Protesters braced on Wednesday for a fresh assault by riot police in central Kiev after a day of clashes left at least 25 people dead in the worst violence since the start of Ukraine's three-month political crisis.
The protesters marched to the parliament building in a move to keep up pressure on President Viktor Yanukovich to relinquish some of his presidential powers.
As dawn rose over Kiev's battered city center, protesters hurled paving stones and Molotov cocktails at lines of riot police that had pushed into the heart of the devastated protest camp on Independence Square.
Overnight, security forces rained a volley of tear gas down on thousands of demonstrators as they ramped up attempts to clear the square where protesters have set up a sprawling tent city during three months of protests.
Swathes of the tent encampment have already been destroyed by fire and flames poured out of the windows of a gutted building on the square.
A wall of smoke and flames rose up into the dawn sky as the encampment continued to burn, while lines of police and protesters - both clutching shields and wearing helmets and body armor - faced off in an apocalyptic scene.

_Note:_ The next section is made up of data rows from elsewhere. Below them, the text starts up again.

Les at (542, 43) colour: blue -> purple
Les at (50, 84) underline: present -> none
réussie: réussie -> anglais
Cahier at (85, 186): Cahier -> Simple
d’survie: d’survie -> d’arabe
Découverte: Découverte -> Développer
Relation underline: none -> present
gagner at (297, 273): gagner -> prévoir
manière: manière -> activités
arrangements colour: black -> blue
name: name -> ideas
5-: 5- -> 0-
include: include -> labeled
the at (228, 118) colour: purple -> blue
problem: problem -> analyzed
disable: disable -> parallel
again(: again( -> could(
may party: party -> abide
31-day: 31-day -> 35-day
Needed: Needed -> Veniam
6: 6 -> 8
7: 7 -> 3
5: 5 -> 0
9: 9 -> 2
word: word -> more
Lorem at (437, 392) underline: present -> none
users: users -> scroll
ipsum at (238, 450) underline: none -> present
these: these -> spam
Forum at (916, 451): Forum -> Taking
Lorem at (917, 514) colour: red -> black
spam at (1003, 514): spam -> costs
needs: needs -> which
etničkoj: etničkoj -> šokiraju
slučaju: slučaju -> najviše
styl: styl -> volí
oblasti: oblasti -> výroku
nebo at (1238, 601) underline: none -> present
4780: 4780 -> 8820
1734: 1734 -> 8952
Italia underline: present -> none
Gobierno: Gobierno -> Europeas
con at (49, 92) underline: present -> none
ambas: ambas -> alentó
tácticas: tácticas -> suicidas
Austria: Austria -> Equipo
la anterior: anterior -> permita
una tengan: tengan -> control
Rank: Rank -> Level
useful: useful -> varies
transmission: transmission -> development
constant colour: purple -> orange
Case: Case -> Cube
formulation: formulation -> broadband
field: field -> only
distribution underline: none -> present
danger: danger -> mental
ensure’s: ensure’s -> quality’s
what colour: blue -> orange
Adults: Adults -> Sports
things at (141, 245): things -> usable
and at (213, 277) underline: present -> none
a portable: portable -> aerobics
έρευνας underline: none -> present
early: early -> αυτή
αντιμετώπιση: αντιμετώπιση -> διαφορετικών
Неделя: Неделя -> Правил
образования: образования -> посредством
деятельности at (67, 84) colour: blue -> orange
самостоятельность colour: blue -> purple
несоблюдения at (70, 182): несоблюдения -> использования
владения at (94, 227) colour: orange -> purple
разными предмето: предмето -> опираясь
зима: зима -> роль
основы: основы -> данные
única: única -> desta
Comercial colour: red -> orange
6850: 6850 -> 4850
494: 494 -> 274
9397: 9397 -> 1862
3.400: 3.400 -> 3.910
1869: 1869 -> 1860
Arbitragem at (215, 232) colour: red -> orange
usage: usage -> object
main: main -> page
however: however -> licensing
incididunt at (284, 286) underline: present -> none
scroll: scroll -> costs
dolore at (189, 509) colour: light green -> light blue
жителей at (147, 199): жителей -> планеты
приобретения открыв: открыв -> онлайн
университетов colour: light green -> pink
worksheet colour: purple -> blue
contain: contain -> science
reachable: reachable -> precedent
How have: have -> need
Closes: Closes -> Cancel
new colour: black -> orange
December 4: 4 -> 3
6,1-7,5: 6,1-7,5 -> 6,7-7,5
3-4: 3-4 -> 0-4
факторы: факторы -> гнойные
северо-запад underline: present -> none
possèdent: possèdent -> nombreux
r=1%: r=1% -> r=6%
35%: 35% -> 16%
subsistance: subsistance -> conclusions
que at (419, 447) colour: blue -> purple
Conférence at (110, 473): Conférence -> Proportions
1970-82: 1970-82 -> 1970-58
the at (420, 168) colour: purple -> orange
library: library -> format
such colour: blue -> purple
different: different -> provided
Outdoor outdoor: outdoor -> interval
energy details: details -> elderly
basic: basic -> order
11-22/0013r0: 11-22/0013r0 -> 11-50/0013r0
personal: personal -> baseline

The surge in violence, in a country torn between a future allied to the West and to Russia, sparked alarm in Europe and the United States.
But a defiant President Yanukovych rejected calls to halt the ferocious assault on the bloodiest day since protests broke out in November, when he ditched a pact with the European Union in favor of closer ties with former master Russia.
In an address to the nation as clashes raged, he said the opposition had gone too far and accused them of trying to oust him.
"The leaders of the opposition have disregarded the principle of democracy according to which we obtain power through elections and not on the street ... they have crossed the limits by calling for people to take up arms," he said, adding those responsible would face the law.